How Using a Debt Relief Program Will Hurt Your Credit


Millions of Americans are drowning in credit card debt. Most consumers are looking for ways out of this debt. There are a number of options available for this purpose ranging from bankruptcy to debt settlement. You will find a number of commercials on the television and on the internet advertising several debt relief agencies. While these debt relief agencies can help you negotiate with your creditors to reduce your debt, this debt settlement will have a negative impact on your credit score.

Debt settlement:

Settlement of debt is a legal process through which you can settle credit card debt for an amount lower than the amount that you actually owe to a creditor. Debtors who have huge amount of debt and no possible means of paying them off use this method of repayment in order to avoid bankruptcy. Most creditors offer this option to those customers who are behind their payments and are close to bankruptcy.
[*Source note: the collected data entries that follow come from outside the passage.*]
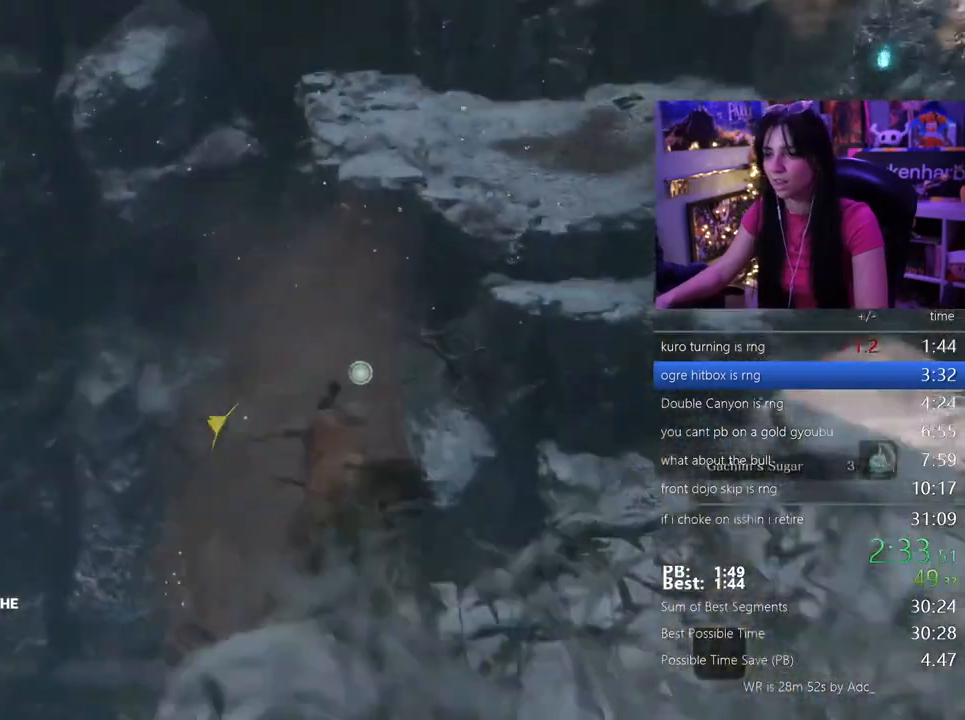
{"keys": ["shift", "w"], "mouse": [], "events": []}
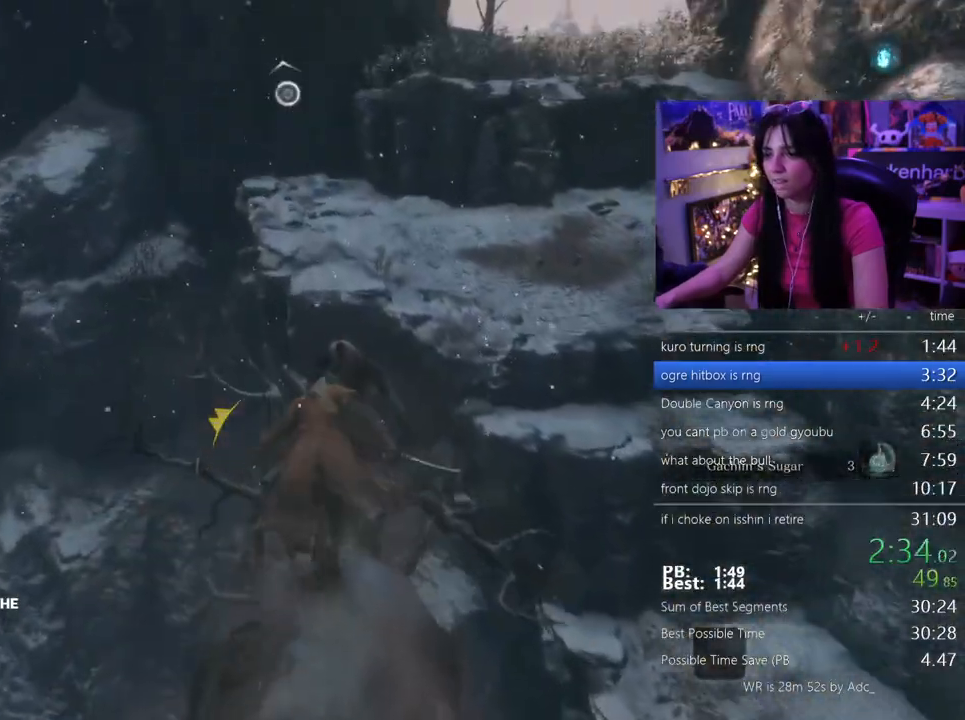
{"keys": ["a"], "mouse": [], "events": [[133, "shift", "up"], [133, "space", "down"], [233, "space", "up"], [233, "w", "up"], [283, "a", "down"]]}
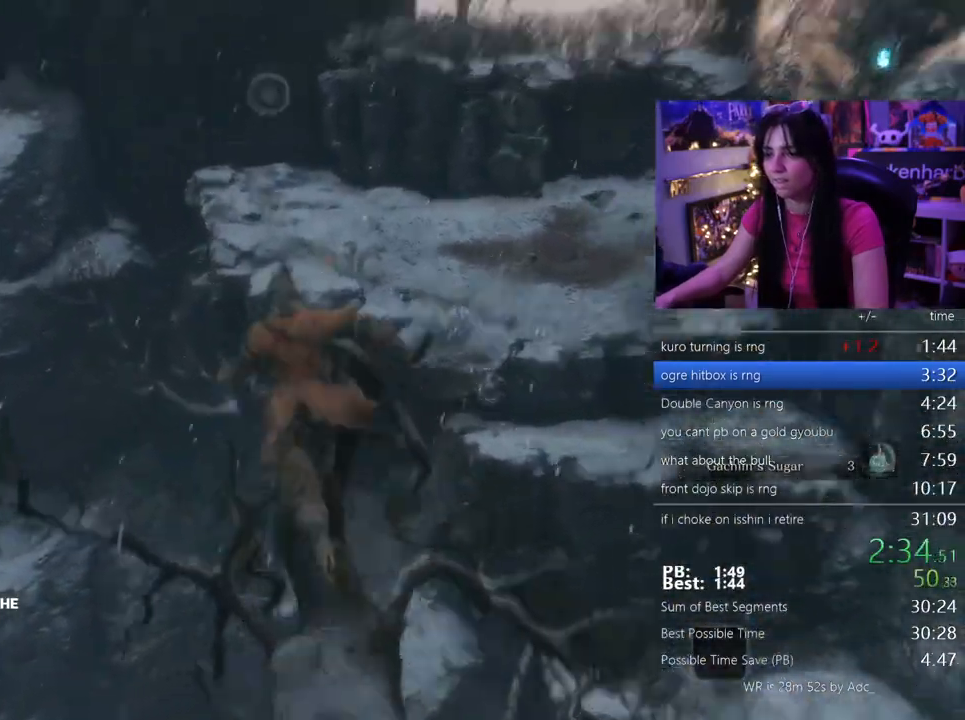
{"keys": ["a"], "mouse": [], "events": [[250, "f", "down"], [333, "f", "up"], [433, "f", "down"], [483, "f", "up"]]}
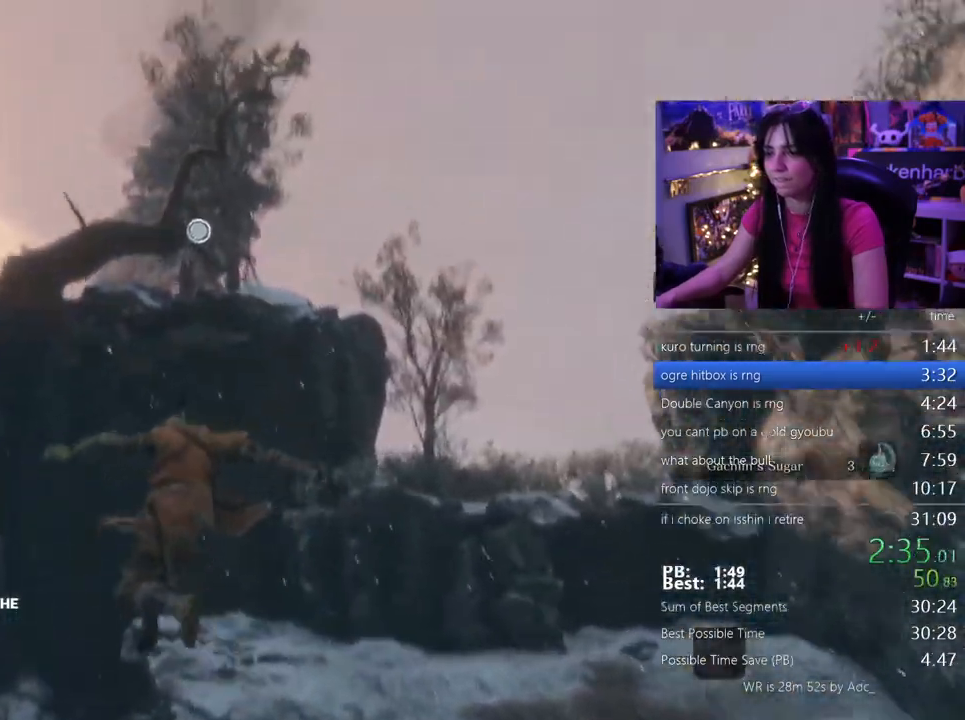
{"keys": [], "mouse": [], "events": [[83, "f", "down"], [117, "f", "up"], [217, "f", "down"], [267, "f", "up"], [350, "a", "up"]]}
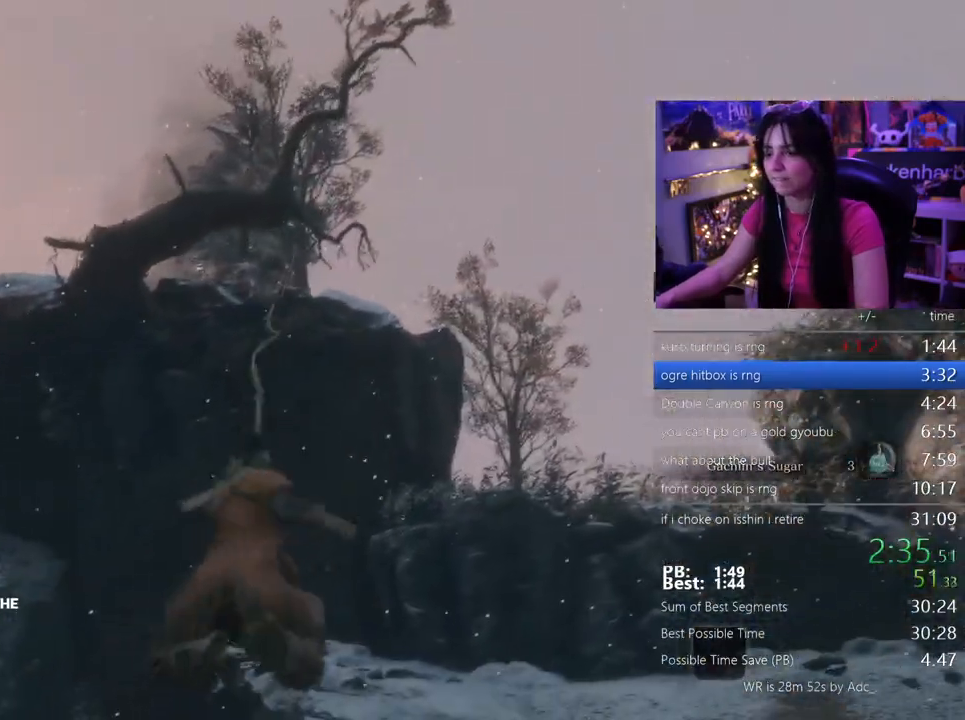
{"keys": ["shift", "w"], "mouse": [], "events": [[100, "w", "down"], [133, "shift", "down"]]}
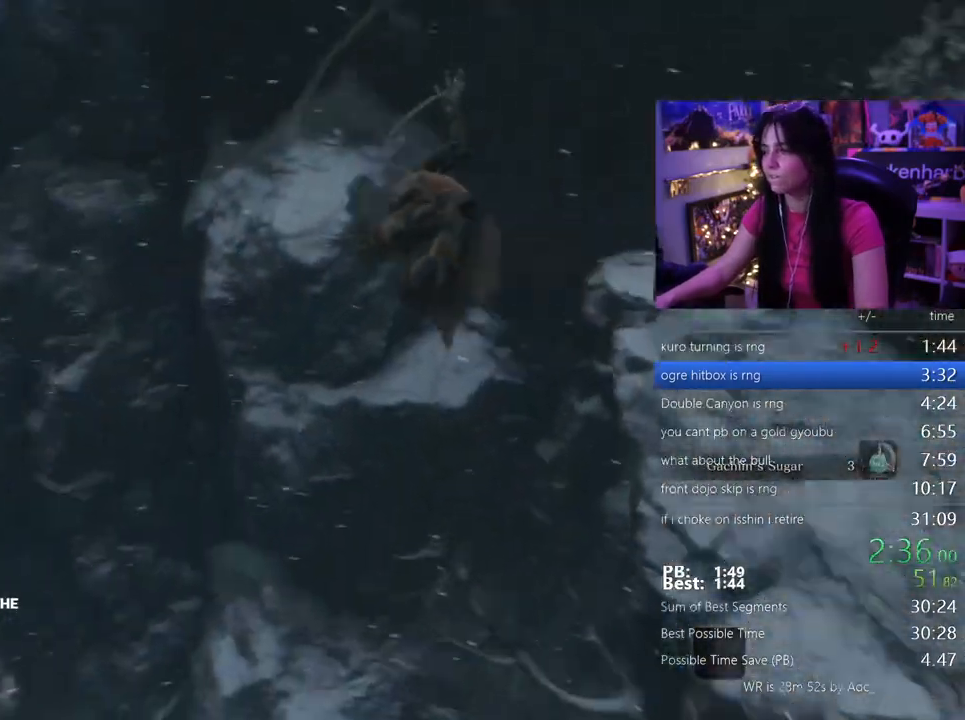
{"keys": ["shift", "w"], "mouse": [], "events": []}
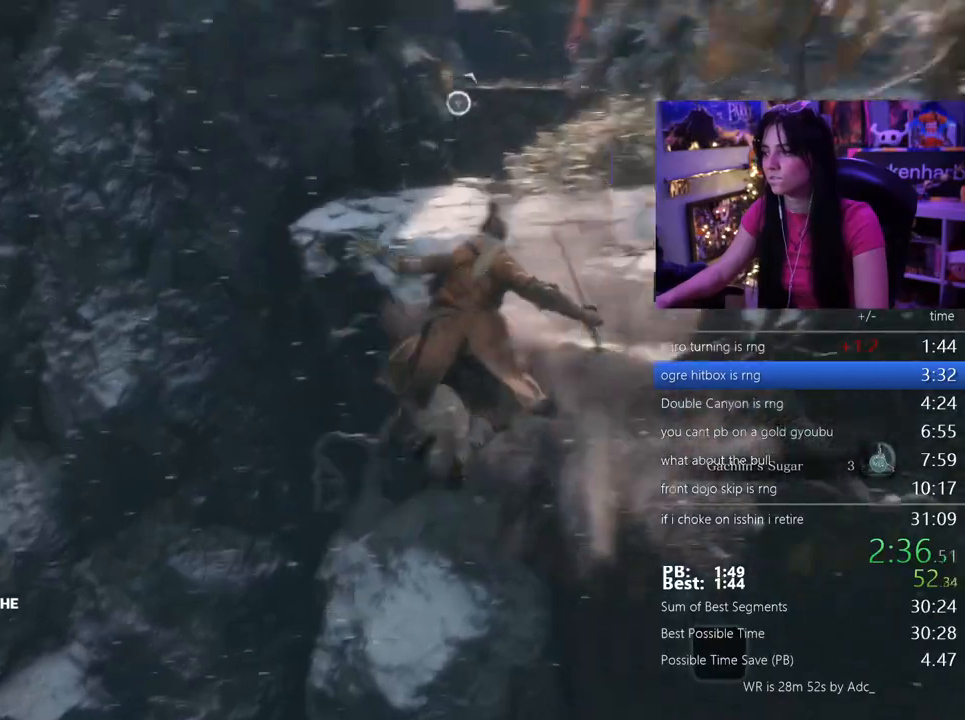
{"keys": ["shift", "w"], "mouse": []}
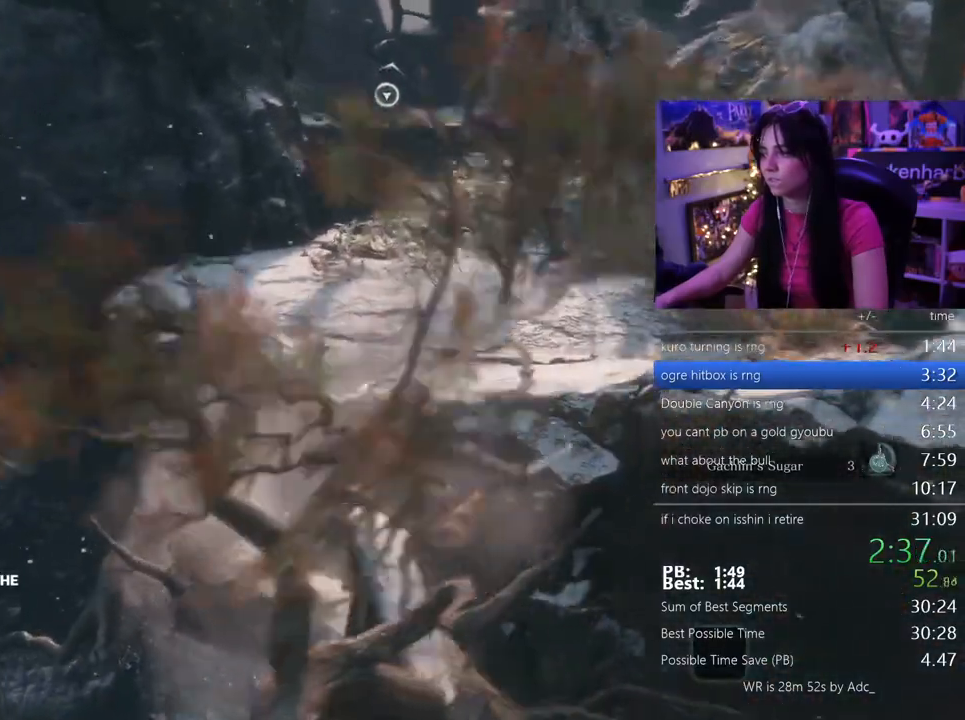
{"keys": ["shift", "space", "w"], "mouse": [], "events": [[367, "space", "down"]]}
Creditors opt for this option because in case of chapter 7 bankruptcy are left with nothing but through a debt settlement they can get back a portion of their money.


Effect on Credit Score:

The credit score which is published by the credit reporting agencies like TransUnion, Experian and Equifax shows the way in which the consumer has been handling his financial obligations. A score which is lower than 300 is considered as a bad credit report. However, a score of 850 is considered exemplary. The payment history of the consumer fetches 35% of the scores in the credit rating. With this data in hand it will be easy to understand why a credit report showing a poor payment history and a debt settlement will have a damaging impact on the credit score.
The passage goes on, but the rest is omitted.